▶ _WORK INSTRUCTIONS_
Edit the listing starting at the line containing "solidarité et le" and ending at the line containing "活躍人材PR,人材育成", replacing "dialogue" with "concertation" and keeping everything else unchanged. Give only those lines, without the pictures.

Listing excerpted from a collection
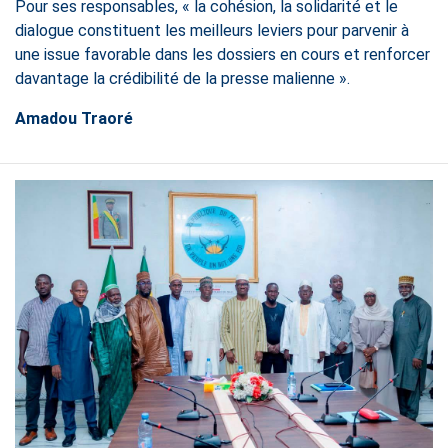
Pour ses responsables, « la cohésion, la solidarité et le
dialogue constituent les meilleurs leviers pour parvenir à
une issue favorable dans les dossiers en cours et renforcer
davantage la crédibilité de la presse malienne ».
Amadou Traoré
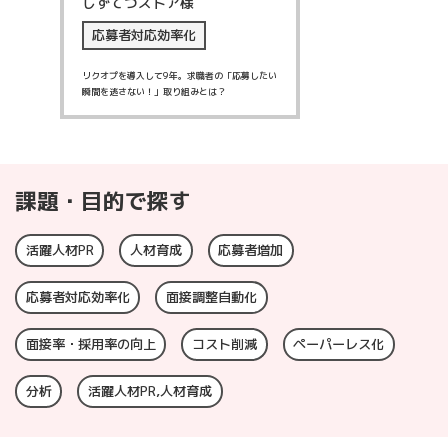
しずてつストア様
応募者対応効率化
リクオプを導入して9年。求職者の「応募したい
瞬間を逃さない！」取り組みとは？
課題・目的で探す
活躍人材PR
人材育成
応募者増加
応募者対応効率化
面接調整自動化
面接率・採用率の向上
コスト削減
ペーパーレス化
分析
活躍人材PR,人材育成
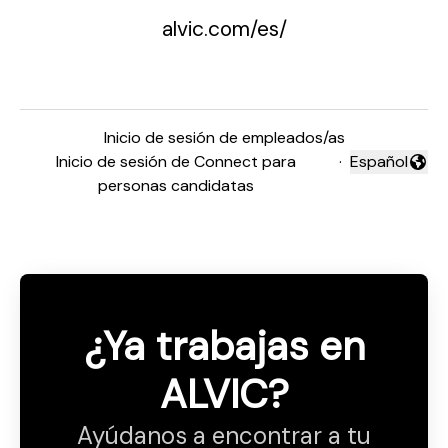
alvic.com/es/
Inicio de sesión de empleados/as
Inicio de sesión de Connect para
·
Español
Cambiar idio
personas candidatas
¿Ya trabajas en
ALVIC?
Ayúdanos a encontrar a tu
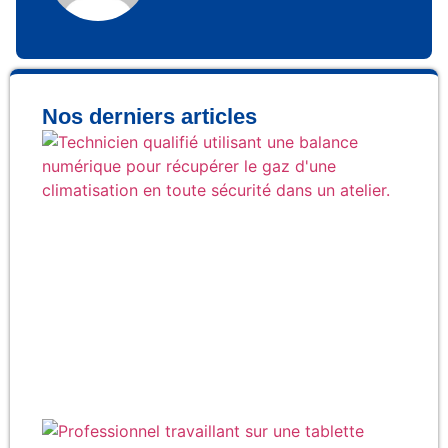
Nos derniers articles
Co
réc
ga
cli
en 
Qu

...

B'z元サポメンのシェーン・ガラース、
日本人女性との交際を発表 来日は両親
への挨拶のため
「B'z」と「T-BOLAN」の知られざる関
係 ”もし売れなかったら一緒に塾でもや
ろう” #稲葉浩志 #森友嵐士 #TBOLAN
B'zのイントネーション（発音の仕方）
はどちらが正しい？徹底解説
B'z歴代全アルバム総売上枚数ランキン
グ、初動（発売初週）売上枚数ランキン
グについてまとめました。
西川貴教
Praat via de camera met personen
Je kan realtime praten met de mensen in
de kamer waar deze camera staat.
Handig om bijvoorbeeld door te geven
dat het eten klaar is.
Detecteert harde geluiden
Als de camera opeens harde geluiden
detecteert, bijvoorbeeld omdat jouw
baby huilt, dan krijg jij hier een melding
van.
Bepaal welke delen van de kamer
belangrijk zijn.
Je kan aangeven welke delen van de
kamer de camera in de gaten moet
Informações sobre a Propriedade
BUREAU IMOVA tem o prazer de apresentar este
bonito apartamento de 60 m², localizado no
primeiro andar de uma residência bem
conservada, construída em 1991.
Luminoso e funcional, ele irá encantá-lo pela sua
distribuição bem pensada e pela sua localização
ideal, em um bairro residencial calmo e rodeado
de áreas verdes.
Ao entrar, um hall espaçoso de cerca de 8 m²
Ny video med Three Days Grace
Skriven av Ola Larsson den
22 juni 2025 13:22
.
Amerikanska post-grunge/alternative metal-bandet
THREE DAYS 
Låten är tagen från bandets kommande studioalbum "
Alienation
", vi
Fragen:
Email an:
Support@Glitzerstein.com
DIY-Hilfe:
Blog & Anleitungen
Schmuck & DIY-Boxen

▶ _RESPONSE BELOW_
Pour ses responsables, « la cohésion, la solidarité et le
concertation constituent les meilleurs leviers pour parvenir à
une issue favorable dans les dossiers en cours et renforcer
davantage la crédibilité de la presse malienne ».
Amadou Traoré
しずてつストア様
応募者対応効率化
リクオプを導入して9年。求職者の「応募したい
瞬間を逃さない！」取り組みとは？
課題・目的で探す
活躍人材PR
人材育成
応募者増加
応募者対応効率化
面接調整自動化
面接率・採用率の向上
コスト削減
ペーパーレス化
分析
活躍人材PR,人材育成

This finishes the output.